Saying he "respectfully disagreed" with the millions who protested a possible war this weekend, President Bush Tuesday said military action against Iraq is a "last choice," but one he still might make.
"The risk of doing nothing is even a worse option as far as I'm concerned," the president said.
Mr. Bush told reporters at the White House that he owes it to the American people to "secure this country," and sees Saddam Hussein as a "threat to America."
The global anti-war protests have put the White House on the defensive. Presidential spokesman Ari Fleischer began his daily briefing by reading newspaper clips about demonstrations against the staging of missiles in Germany in the early 1980s, and said, "This is not the first time there have been mass protests and in a previous instance America stood on principle … and as a result the Berlin Wall came down."
Mr. Bush indicated that he was running out of patience. Asked if he planned to set an ultimatum for Saddam's compliance, Mr. Bush suggested that would be pointless, like extending "another, another, another last chance."
Indeed, the Washington Post reports the Bush administration now plans two weeks of intensive diplomacy before making a decision on war.
U.S. Ambassador John Negroponte and British Ambassador Jeremy Greenstock met Monday afternoon to discuss the content and timing of a second resolution, which diplomats say will likely be circulated late Wednesday after a two-day open debate on Iraq in the Security Council.
The new resolution could be circulated at the end of a two-day session during which non-council members can speak. It was requested by South Africa, head of a group of 115 non-aligned countries that overwhelmingly oppose the war.
U.S. and British diplomats said they expect Security Council negotiations on the draft to be wrapped up by the time chief weapons inspector Hans Blix delivers his next report March 1.
But the president Tuesday seemed increasingly skeptical the U.N. would act, reports CBS News Correspondent Peter Maer. "We don't need a second resolution," Mr. Bush said.
Signaling the opposition ahead, French President Jacques Chirac said Monday his country would oppose any effort to draft a new U.N. resolution to explicitly authorize war against Iraq at this time.
France, Russia and China — all with veto power as permanent council members — are pushing to prevent what they call a rush to war and let inspectors do their work.
CBS News Correspondent Elaine Cobbe reports French Prime Minister Jean-Pierre Raffarin said France is not now planning to use its Security Council veto. He said France would use it to block a resolution authorizing war if it had to, but that does not appear to be necessary now because a majority on the council opposes such a measure.
Among the 10 non-permanent members, only Spain fully backed Washington and London in Friday's debate.

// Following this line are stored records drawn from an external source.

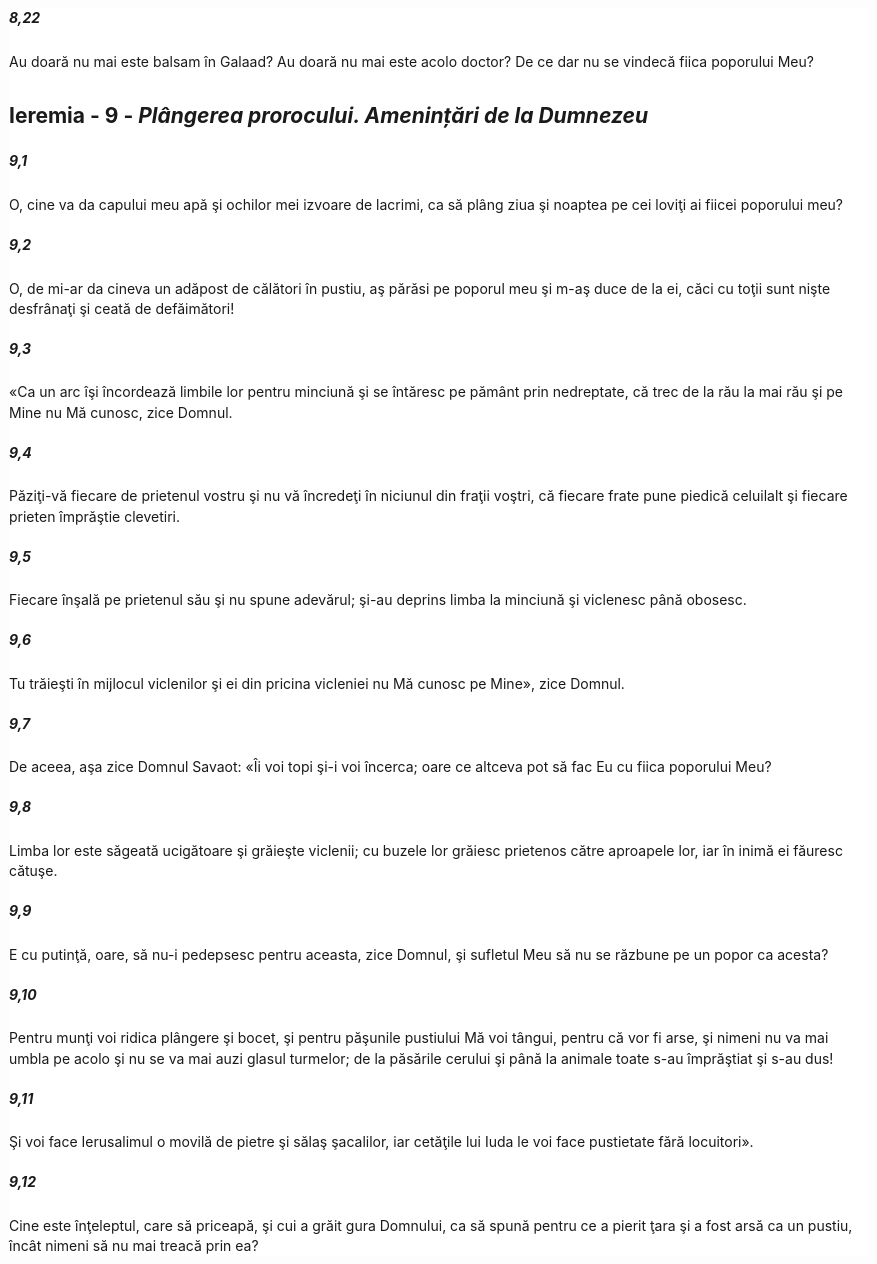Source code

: ##### 8,22
Au doară nu mai este balsam în Galaad? Au doară nu mai este acolo doctor? De ce dar nu se vindecă fiica poporului Meu?


## Ieremia - 9 - *Plângerea prorocului. Amenințări de la Dumnezeu*

##### 9,1
O, cine va da capului meu apă şi ochilor mei izvoare de lacrimi, ca să plâng ziua şi noaptea pe cei loviţi ai fiicei poporului meu?

##### 9,2
O, de mi-ar da cineva un adăpost de călători în pustiu, aş părăsi pe poporul meu şi m-aş duce de la ei, căci cu toţii sunt nişte desfrânaţi şi ceată de defăimători!

##### 9,3
«Ca un arc îşi încordează limbile lor pentru minciună şi se întăresc pe pământ prin nedreptate, că trec de la rău la mai rău şi pe Mine nu Mă cunosc, zice Domnul.

##### 9,4
Păziţi-vă fiecare de prietenul vostru şi nu vă încredeţi în niciunul din fraţii voştri, că fiecare frate pune piedică celuilalt şi fiecare prieten împrăştie clevetiri.

##### 9,5
Fiecare înşală pe prietenul său şi nu spune adevărul; şi-au deprins limba la minciună şi viclenesc până obosesc.

##### 9,6
Tu trăieşti în mijlocul viclenilor şi ei din pricina vicleniei nu Mă cunosc pe Mine», zice Domnul.

##### 9,7
De aceea, aşa zice Domnul Savaot: «Îi voi topi şi-i voi încerca; oare ce altceva pot să fac Eu cu fiica poporului Meu?

##### 9,8
Limba lor este săgeată ucigătoare şi grăieşte viclenii; cu buzele lor grăiesc prietenos către aproapele lor, iar în inimă ei făuresc cătuşe.

##### 9,9
E cu putinţă, oare, să nu-i pedepsesc pentru aceasta, zice Domnul, şi sufletul Meu să nu se răzbune pe un popor ca acesta?

##### 9,10
Pentru munţi voi ridica plângere şi bocet, şi pentru păşunile pustiului Mă voi tângui, pentru că vor fi arse, şi nimeni nu va mai umbla pe acolo şi nu se va mai auzi glasul turmelor; de la păsările cerului şi până la animale toate s-au împrăştiat şi s-au dus!

##### 9,11
Şi voi face Ierusalimul o movilă de pietre şi sălaş şacalilor, iar cetăţile lui Iuda le voi face pustietate fără locuitori».

##### 9,12
Cine este înţeleptul, care să priceapă, şi cui a grăit gura Domnului, ca să spună pentru ce a pierit ţara şi a fost arsă ca un pustiu, încât nimeni să nu mai treacă prin ea?

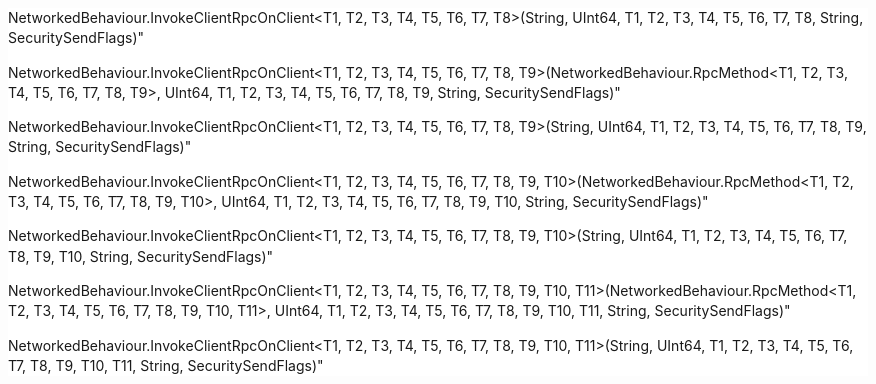 <div markdown="1">

NetworkedBehaviour.InvokeClientRpcOnClient\<T1, T2, T3, T4, T5, T6, T7,
T8\>(String, UInt64, T1, T2, T3, T4, T5, T6, T7, T8, String,
SecuritySendFlags)"

</div>

<div markdown="1">

NetworkedBehaviour.InvokeClientRpcOnClient\<T1, T2, T3, T4, T5, T6, T7,
T8, T9\>(NetworkedBehaviour.RpcMethod\<T1, T2, T3, T4, T5, T6, T7, T8,
T9\>, UInt64, T1, T2, T3, T4, T5, T6, T7, T8, T9, String,
SecuritySendFlags)"

</div>

<div markdown="1">

NetworkedBehaviour.InvokeClientRpcOnClient\<T1, T2, T3, T4, T5, T6, T7,
T8, T9\>(String, UInt64, T1, T2, T3, T4, T5, T6, T7, T8, T9, String,
SecuritySendFlags)"

</div>

<div markdown="1">

NetworkedBehaviour.InvokeClientRpcOnClient\<T1, T2, T3, T4, T5, T6, T7,
T8, T9, T10\>(NetworkedBehaviour.RpcMethod\<T1, T2, T3, T4, T5, T6, T7,
T8, T9, T10\>, UInt64, T1, T2, T3, T4, T5, T6, T7, T8, T9, T10, String,
SecuritySendFlags)"

</div>

<div markdown="1">

NetworkedBehaviour.InvokeClientRpcOnClient\<T1, T2, T3, T4, T5, T6, T7,
T8, T9, T10\>(String, UInt64, T1, T2, T3, T4, T5, T6, T7, T8, T9, T10,
String, SecuritySendFlags)"

</div>

<div markdown="1">

NetworkedBehaviour.InvokeClientRpcOnClient\<T1, T2, T3, T4, T5, T6, T7,
T8, T9, T10, T11\>(NetworkedBehaviour.RpcMethod\<T1, T2, T3, T4, T5, T6,
T7, T8, T9, T10, T11\>, UInt64, T1, T2, T3, T4, T5, T6, T7, T8, T9, T10,
T11, String, SecuritySendFlags)"

</div>

<div markdown="1">

NetworkedBehaviour.InvokeClientRpcOnClient\<T1, T2, T3, T4, T5, T6, T7,
T8, T9, T10, T11\>(String, UInt64, T1, T2, T3, T4, T5, T6, T7, T8, T9,
T10, T11, String, SecuritySendFlags)"

</div>

<div markdown="1">

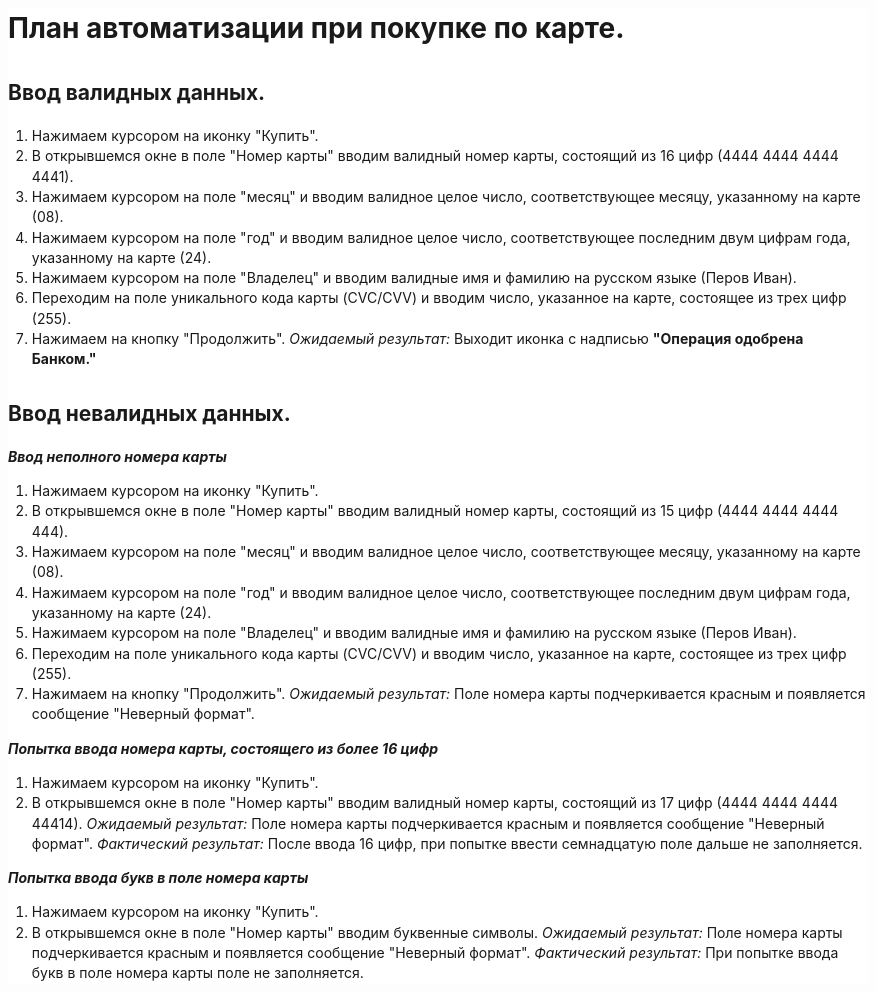 # План автоматизации при покупке по карте.
## Ввод валидных данных.
1. Нажимаем курсором на иконку "Купить".
2. В открывшемся окне в поле "Номер карты" вводим валидный номер карты, состоящий из 16 цифр (4444 4444 4444 4441).
3. Нажимаем курсором на поле "месяц" и вводим валидное целое число, соответствующее месяцу, указанному на карте (08).
4. Нажимаем курсором на поле "год" и вводим валидное целое число, соответствующее последним двум цифрам года, указанному на карте (24).
5. Нажимаем курсором на поле "Владелец" и вводим валидные имя и фамилию на русском языке (Перов Иван).
6. Переходим на поле уникального кода карты (CVC/CVV) и вводим число, указанное на карте, состоящее из трех цифр (255).
7. Нажимаем на кнопку "Продолжить".
   _Ожидаемый результат:_ Выходит иконка с надписью **"Операция одобрена Банком."**
   
 ## Ввод невалидных данных.
 _**Ввод неполного номера карты**_
1. Нажимаем курсором на иконку "Купить".
2. В открывшемся окне в поле "Номер карты" вводим валидный номер карты, состоящий из 15 цифр (4444 4444 4444 444).
3. Нажимаем курсором на поле "месяц" и вводим валидное целое число, соответствующее месяцу, указанному на карте (08).
4. Нажимаем курсором на поле "год" и вводим валидное целое число, соответствующее последним двум цифрам года, указанному на карте (24).
5. Нажимаем курсором на поле "Владелец" и вводим валидные имя и фамилию на русском языке (Перов Иван).
6. Переходим на поле уникального кода карты (CVC/CVV) и вводим число, указанное на карте, состоящее из трех цифр (255).
7. Нажимаем на кнопку "Продолжить".
  _Ожидаемый результат:_ Поле номера карты подчеркивается красным и появляется сообщение "Неверный формат".

 _**Попытка ввода номера карты, состоящего из более 16 цифр**_
1. Нажимаем курсором на иконку "Купить".
2. В открывшемся окне в поле "Номер карты" вводим валидный номер карты, состоящий из 17 цифр (4444 4444 4444 44414).
  _Ожидаемый результат:_ Поле номера карты подчеркивается красным и появляется сообщение "Неверный формат".
 _Фактический результат:_ После ввода 16 цифр, при попытке ввести семнадцатую поле дальше не заполняется.

 _**Попытка ввода букв в поле номера карты**_
1. Нажимаем курсором на иконку "Купить".
2. В открывшемся окне в поле "Номер карты" вводим буквенные символы.
 _Ожидаемый результат:_ Поле номера карты подчеркивается красным и появляется сообщение "Неверный формат".
 _Фактический результат:_ При попытке ввода букв в поле номера карты поле не заполняется.
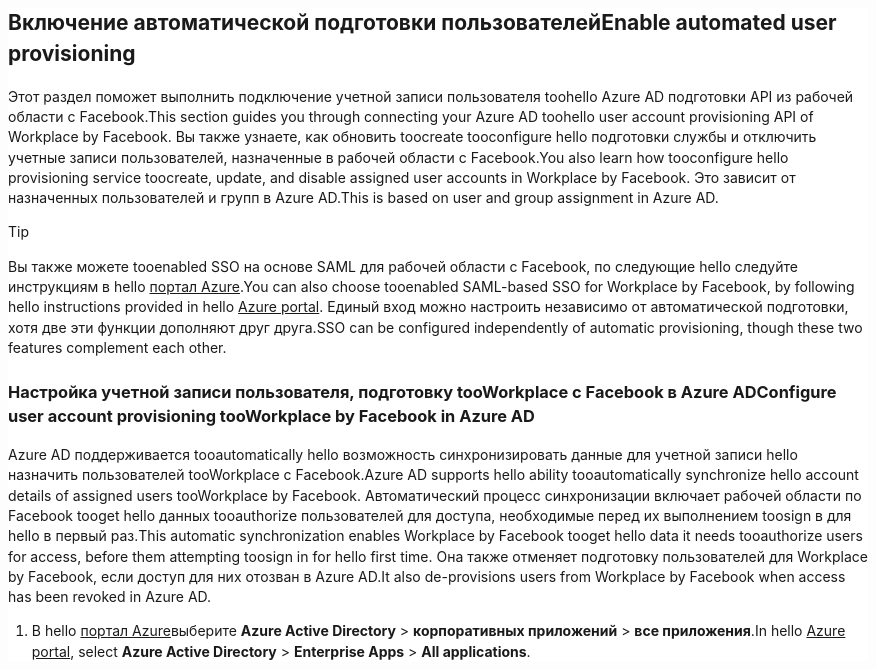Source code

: ## <a name="enable-automated-user-provisioning"></a><span data-ttu-id="62e7b-121">Включение автоматической подготовки пользователей</span><span class="sxs-lookup"><span data-stu-id="62e7b-121">Enable automated user provisioning</span></span>

<span data-ttu-id="62e7b-122">Этот раздел поможет выполнить подключение учетной записи пользователя toohello Azure AD подготовки API из рабочей области с Facebook.</span><span class="sxs-lookup"><span data-stu-id="62e7b-122">This section guides you through connecting your Azure AD toohello user account provisioning API of Workplace by Facebook.</span></span> <span data-ttu-id="62e7b-123">Вы также узнаете, как обновить toocreate tooconfigure hello подготовки службы и отключить учетные записи пользователей, назначенные в рабочей области с Facebook.</span><span class="sxs-lookup"><span data-stu-id="62e7b-123">You also learn how tooconfigure hello provisioning service toocreate, update, and disable assigned user accounts in Workplace by Facebook.</span></span> <span data-ttu-id="62e7b-124">Это зависит от назначенных пользователей и групп в Azure AD.</span><span class="sxs-lookup"><span data-stu-id="62e7b-124">This is based on user and group assignment in Azure AD.</span></span>

>[!Tip]
><span data-ttu-id="62e7b-125">Вы также можете tooenabled SSO на основе SAML для рабочей области с Facebook, по следующие hello следуйте инструкциям в hello [портал Azure](https://portal.azure.com).</span><span class="sxs-lookup"><span data-stu-id="62e7b-125">You can also choose tooenabled SAML-based SSO for Workplace by Facebook, by following hello instructions provided in hello [Azure portal](https://portal.azure.com).</span></span> <span data-ttu-id="62e7b-126">Единый вход можно настроить независимо от автоматической подготовки, хотя две эти функции дополняют друг друга.</span><span class="sxs-lookup"><span data-stu-id="62e7b-126">SSO can be configured independently of automatic provisioning, though these two features complement each other.</span></span>

### <a name="configure-user-account-provisioning-tooworkplace-by-facebook-in-azure-ad"></a><span data-ttu-id="62e7b-127">Настройка учетной записи пользователя, подготовку tooWorkplace с Facebook в Azure AD</span><span class="sxs-lookup"><span data-stu-id="62e7b-127">Configure user account provisioning tooWorkplace by Facebook in Azure AD</span></span>

<span data-ttu-id="62e7b-128">Azure AD поддерживается tooautomatically hello возможность синхронизировать данные для учетной записи hello назначить пользователей tooWorkplace с Facebook.</span><span class="sxs-lookup"><span data-stu-id="62e7b-128">Azure AD supports hello ability tooautomatically synchronize hello account details of assigned users tooWorkplace by Facebook.</span></span> <span data-ttu-id="62e7b-129">Автоматический процесс синхронизации включает рабочей области по Facebook tooget hello данных tooauthorize пользователей для доступа, необходимые перед их выполнением toosign в для hello в первый раз.</span><span class="sxs-lookup"><span data-stu-id="62e7b-129">This automatic synchronization enables Workplace by Facebook tooget hello data it needs tooauthorize users for access, before them attempting toosign in for hello first time.</span></span> <span data-ttu-id="62e7b-130">Она также отменяет подготовку пользователей для Workplace by Facebook, если доступ для них отозван в Azure AD.</span><span class="sxs-lookup"><span data-stu-id="62e7b-130">It also de-provisions users from Workplace by Facebook when access has been revoked in Azure AD.</span></span>

1. <span data-ttu-id="62e7b-131">В hello [портал Azure](https://portal.azure.com)выберите **Azure Active Directory** > **корпоративных приложений** > **все приложения**.</span><span class="sxs-lookup"><span data-stu-id="62e7b-131">In hello [Azure portal](https://portal.azure.com), select **Azure Active Directory** > **Enterprise Apps** > **All applications**.</span></span>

Nonetheless, officials in London and Washington were moving ahead, toning down what was supposed to be a very tough resolution. Diplomats said the final text will place Iraq in material breach of its obligations and reiterate that Saddam now faces serious consequences, but it likely will not make an explicit call to arms.
On Monday, leaders of the 15-member European Union papered over their bitter divisions on Iraq, issuing a joint statement declaring that Europe wants Iraq's peaceful disarmament and "force should be used only as a last resort."
The EU made clear that Iraq has "a final opportunity" and "must disarm and cooperate immediately and fully" or face the consequences.
As CBS News Correspondent Bill Plante reports, the White House sees the European Union declaration calling on Iraq to disarm as a victory for the U.S. position — and a setback for the French and Germans.
However, there was still strong support for continued, possibly increased U.N. weapons inspections. The statement gave no indication of how much longer inspections should continue, but said they could not go on forever without Iraqi cooperation
Over the next few weeks, Security Council diplomats said, the negotiations will focus on defining "a last resort" — the issue that has divided Europe.
The signs of that division — which led to a nasty diplomatic impasse at NATO last week — surfaced again at the EU meetings, which included countries that may soon join the union.
When these countries signaled support for Washington's position, Chirac told reporters: "It is not really responsible behavior, it is not well brought-up behavior. They missed a good opportunity to keep quiet."
In other developments:
- Iraqi officials say a U-2 spy plane conducted a four-and-a-half hour flight Monday, the first of its kind.
- U.S. and British coalition warplanes patrolling the southern no-fly zone Tuesday attacked a mobile air defense radar system.
- The New York Times reports American officials are cataloguing possible risks if war breaks out, including the chance that Saddam will use chemical weapons on his own people or destroy the oil fields.
- Britain's Guardian newspaper reports there are signs Saddam is worried about a threat from within. He has reportedly placed his defense minister, Lieutenant-General Sultan Hashim Ahmad al-Jabburi Tai, under house arrest. thers are also reported detained.